Selon vous, savoir qu’une personne que vous n’avez jamais vue souffre d’addictions et est en HDT suffit à établir une diagnostic aussi lourd que celui de psychose. Permettez-moi de vous trouver bien léger quant à l’éthique de votre métier. Je trouve également très étonnant que vous ne sachiez pas qu’on signe des HDT à tour de bras sans même parler aux patients, et qu’une HDT n’a jamais suffit à établir un diagnostic de psychose. Même le DSM n’y avait pas pensé, mais vous l’avez fait!
Ce diagnostic maintenant solidement établi, vous en concluez donc logiquement que cette jeune fille ne peut pas dire la vérité lorsqu’elle dit avoir été abusée. Forcément, tout cela est fantasmatique et délirant (merci au bon docteur Freud). Oui, car comme chacun sait, les psychotiques délirent, fantasment et ne vivent rien de réel. La psychose préserve de tout évènement traumatique réel, comme elle préserve visiblement de la moindre considération du corps psychiatrique. Le psychotique ne raconte rien de vrai, n’a rien vécu de difficile, et surtout pas un abus sexuels qui aurait pu déclencher ses troubles. Attention, dites-vous, le respect est dû à la parole de cette jeune fille, mais en gardant bien en tête qu’elle est délirante. Ce n’est pas de sa faute si elle ment, ne la condamnons pas, mais ne soyons quand même pas bête au point de penser seulement à la croire! Ca me rappelle une histoire qu’a vécu une de mes amies récemment: elle téléphone à une amie psychotique en HDT, et l’infirmier ne veut pas la lui passer, ne comprenant pas pourquoi, n’étant pas de la famille, elle veut lui parler. C’est vrai, les psychotiques n’ont pas d’amis, le contraire serait impensable. Qui pourrait se soucier sincèrement de ces pauvres malades ne sachant que délirer à part leur brave et courageuse famille?

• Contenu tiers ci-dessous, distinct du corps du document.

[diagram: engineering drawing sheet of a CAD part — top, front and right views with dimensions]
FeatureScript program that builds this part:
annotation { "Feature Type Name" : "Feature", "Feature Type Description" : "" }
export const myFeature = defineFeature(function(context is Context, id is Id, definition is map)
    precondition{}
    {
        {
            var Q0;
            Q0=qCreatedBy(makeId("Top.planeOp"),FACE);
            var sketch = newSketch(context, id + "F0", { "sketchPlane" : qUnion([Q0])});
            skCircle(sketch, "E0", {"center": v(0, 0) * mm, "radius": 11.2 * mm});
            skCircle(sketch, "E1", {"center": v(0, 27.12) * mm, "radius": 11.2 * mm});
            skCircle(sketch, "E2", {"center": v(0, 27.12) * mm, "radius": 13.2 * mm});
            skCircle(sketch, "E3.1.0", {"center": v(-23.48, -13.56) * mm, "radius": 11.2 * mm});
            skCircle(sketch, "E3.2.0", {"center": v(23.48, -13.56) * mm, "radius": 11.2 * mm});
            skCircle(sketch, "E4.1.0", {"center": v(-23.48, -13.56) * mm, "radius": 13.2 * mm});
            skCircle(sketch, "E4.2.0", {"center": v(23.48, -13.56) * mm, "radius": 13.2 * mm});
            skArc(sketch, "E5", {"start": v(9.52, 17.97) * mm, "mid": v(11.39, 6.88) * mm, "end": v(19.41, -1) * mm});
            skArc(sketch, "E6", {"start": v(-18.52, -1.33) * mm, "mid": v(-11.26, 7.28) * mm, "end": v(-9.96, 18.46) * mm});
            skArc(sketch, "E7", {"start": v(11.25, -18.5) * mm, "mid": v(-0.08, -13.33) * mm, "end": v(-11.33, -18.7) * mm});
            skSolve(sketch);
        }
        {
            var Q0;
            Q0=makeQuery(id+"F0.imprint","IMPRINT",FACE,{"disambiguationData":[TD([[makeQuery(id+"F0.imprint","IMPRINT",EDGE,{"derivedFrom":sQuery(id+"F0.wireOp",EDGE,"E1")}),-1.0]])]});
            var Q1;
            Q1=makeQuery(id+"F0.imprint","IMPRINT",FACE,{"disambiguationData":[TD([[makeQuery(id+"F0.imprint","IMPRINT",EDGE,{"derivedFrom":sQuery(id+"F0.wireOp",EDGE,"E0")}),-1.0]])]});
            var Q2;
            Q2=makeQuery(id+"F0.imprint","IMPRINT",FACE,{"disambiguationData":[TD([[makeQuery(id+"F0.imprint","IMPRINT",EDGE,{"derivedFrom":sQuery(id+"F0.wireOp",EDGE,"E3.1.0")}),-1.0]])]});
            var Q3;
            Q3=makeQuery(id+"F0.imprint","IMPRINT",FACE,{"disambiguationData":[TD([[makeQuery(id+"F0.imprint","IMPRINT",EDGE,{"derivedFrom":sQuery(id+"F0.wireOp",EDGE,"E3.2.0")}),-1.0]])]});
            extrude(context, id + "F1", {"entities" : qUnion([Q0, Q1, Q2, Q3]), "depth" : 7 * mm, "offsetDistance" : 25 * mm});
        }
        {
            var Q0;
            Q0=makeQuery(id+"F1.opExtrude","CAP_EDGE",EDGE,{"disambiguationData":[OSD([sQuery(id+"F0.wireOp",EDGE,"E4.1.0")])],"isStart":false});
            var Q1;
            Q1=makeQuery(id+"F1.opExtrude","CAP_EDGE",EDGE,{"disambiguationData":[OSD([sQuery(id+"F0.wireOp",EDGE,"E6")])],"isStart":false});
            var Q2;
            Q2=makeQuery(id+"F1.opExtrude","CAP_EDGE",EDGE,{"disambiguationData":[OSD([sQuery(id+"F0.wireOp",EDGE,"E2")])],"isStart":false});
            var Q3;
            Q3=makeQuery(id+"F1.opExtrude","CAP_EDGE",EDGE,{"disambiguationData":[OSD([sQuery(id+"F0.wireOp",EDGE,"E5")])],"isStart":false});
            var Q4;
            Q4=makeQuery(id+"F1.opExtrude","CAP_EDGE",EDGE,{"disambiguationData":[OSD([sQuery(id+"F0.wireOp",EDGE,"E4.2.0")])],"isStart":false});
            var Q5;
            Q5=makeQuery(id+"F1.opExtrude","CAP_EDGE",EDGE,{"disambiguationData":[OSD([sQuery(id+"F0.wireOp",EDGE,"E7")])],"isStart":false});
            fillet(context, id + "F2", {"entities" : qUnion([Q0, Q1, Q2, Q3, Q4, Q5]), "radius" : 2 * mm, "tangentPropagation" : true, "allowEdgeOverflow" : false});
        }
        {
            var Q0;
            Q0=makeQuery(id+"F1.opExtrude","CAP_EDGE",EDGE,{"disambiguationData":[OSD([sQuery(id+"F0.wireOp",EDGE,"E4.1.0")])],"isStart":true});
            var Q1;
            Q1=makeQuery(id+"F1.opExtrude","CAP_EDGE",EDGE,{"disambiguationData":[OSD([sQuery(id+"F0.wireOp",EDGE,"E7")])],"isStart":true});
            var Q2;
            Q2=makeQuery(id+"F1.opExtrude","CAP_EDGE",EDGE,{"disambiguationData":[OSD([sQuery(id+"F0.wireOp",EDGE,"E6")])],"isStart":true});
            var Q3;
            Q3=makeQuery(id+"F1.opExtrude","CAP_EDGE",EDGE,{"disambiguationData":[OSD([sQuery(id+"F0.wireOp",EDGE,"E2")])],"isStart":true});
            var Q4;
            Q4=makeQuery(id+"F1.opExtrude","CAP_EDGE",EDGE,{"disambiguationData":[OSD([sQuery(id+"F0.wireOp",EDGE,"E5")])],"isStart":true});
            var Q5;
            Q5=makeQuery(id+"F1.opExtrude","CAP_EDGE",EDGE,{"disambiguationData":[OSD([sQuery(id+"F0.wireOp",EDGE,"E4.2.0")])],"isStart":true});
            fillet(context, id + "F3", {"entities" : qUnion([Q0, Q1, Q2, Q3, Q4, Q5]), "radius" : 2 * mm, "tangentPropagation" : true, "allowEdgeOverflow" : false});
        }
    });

Votre vison des psychotiques est pour le moins méprisante. Vous n’imaginez pas une seconde qu’ils peuvent aussi ne pas délirer, avoir une vie faites d’évènements réels dont ils puissent parler objectivement, vivre des traumatismes autres que fantasmatiques. Ne parlons même pas de ce qu’il pourrait y avoir de bien dans leur vie, je suppose que cela ne vous a jamais effleuré.
Vous n’êtes évidemment pas le seul coupable de cette vision réductrice de vos patients, elle est malheureusement partagée par beaucoup de vos confrères.
Mais vous savez quoi, Monsieur Rufo, et c’est une psychotique debout qui vous le dit, vos diagnostics de comptoir, on n’en veut pas. Votre mépris, il est pire que celui que la société à envers nous et il nous fait gerber. Votre condescendance, gardez-la car on n’en a pas besoin. Des psychotiques debout, il y en a plein, et cela malgré les idées que vous partagez avec certains de vos confrères qui font tout pour nous briser avec un sourier bienveillant et la conscience tranquille. Car dans ce monde, il y a aussi des gens bien, des amis, et des personnes qui nous respectent, même si on les trouve rarement en psychiatrie. Arrêtez de parler des psychotiques si c’est pour le faire avec un tel mépris, et arrêtez de psychiatriser à tout va des personnes que vous n’avez jamais vues, c’est ce que vous pourriez faire de mieux.